§ **Task to complete**: Nothing but the lines below between the line holding "pinky dip: (243, 153)" and the line holding "thumb tip: (284, 158)", inclusive, should appear in the answer, each set down exactly.

+ + + + + + +

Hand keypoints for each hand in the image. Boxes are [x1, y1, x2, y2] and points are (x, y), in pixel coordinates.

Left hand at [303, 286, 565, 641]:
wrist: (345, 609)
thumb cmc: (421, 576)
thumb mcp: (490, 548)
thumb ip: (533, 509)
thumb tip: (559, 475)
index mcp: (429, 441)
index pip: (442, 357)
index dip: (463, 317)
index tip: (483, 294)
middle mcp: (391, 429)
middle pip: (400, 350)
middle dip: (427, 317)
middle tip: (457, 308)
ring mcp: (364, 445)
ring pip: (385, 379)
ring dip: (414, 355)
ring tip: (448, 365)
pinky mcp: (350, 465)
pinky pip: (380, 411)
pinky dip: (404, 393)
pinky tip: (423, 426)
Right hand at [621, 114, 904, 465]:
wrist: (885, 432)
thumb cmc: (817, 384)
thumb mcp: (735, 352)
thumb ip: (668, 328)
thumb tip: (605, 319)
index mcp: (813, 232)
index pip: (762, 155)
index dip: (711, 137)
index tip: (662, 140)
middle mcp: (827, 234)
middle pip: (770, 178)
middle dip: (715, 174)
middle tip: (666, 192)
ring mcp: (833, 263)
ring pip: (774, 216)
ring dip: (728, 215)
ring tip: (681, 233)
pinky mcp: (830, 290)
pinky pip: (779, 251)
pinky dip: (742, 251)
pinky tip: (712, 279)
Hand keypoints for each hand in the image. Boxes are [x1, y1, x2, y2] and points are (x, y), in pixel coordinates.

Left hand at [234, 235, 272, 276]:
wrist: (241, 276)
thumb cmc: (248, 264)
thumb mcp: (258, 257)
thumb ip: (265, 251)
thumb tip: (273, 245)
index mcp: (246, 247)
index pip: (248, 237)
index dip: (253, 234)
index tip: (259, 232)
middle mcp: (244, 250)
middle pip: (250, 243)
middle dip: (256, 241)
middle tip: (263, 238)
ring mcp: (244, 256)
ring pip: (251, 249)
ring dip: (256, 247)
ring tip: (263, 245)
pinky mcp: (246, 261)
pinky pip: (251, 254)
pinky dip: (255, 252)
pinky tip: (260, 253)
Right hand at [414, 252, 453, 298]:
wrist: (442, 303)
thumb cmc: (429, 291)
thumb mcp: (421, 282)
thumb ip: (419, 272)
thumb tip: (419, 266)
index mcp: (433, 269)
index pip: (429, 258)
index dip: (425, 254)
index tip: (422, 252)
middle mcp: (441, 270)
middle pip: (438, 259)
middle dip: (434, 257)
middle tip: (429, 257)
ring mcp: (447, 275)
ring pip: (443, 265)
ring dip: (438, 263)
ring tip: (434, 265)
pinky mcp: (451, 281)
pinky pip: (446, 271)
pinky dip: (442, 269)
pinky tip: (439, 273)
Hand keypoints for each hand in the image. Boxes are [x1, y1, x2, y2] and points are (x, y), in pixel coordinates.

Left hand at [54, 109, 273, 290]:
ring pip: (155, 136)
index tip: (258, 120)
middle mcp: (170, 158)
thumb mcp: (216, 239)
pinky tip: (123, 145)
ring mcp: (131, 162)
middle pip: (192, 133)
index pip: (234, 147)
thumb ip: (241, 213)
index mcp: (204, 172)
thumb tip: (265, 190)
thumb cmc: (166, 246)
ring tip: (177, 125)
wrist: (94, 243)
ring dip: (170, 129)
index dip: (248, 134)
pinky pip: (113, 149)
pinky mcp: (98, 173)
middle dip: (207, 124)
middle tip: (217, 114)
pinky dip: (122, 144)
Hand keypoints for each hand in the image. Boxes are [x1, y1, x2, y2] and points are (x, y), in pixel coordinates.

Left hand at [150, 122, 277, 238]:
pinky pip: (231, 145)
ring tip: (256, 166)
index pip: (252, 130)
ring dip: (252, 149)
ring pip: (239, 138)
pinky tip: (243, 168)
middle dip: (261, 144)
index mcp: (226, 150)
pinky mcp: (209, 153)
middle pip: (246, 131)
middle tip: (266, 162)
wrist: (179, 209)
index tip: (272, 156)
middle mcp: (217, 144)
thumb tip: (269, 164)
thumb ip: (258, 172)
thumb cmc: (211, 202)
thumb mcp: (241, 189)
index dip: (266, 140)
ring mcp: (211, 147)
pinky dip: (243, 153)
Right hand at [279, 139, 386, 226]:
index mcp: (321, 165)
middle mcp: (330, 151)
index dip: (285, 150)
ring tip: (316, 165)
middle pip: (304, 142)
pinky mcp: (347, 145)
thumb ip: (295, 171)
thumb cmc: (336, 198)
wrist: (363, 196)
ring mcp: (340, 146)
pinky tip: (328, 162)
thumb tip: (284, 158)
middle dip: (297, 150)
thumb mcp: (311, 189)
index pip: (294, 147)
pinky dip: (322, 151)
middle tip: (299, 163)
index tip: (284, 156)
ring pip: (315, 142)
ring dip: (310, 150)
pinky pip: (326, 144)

+ + + + + + +

§ **Response**:
pinky dip: (243, 153)
Right hand at [279, 139, 386, 226]:
index mcp: (321, 165)
middle mcp: (330, 151)
index dip: (285, 150)
ring tip: (316, 165)
middle pip: (304, 142)
pinky mcp: (347, 145)
thumb ip: (295, 171)
thumb cmc: (336, 198)
wrist: (363, 196)
ring mcp: (340, 146)
pinky tip: (328, 162)
thumb tip: (284, 158)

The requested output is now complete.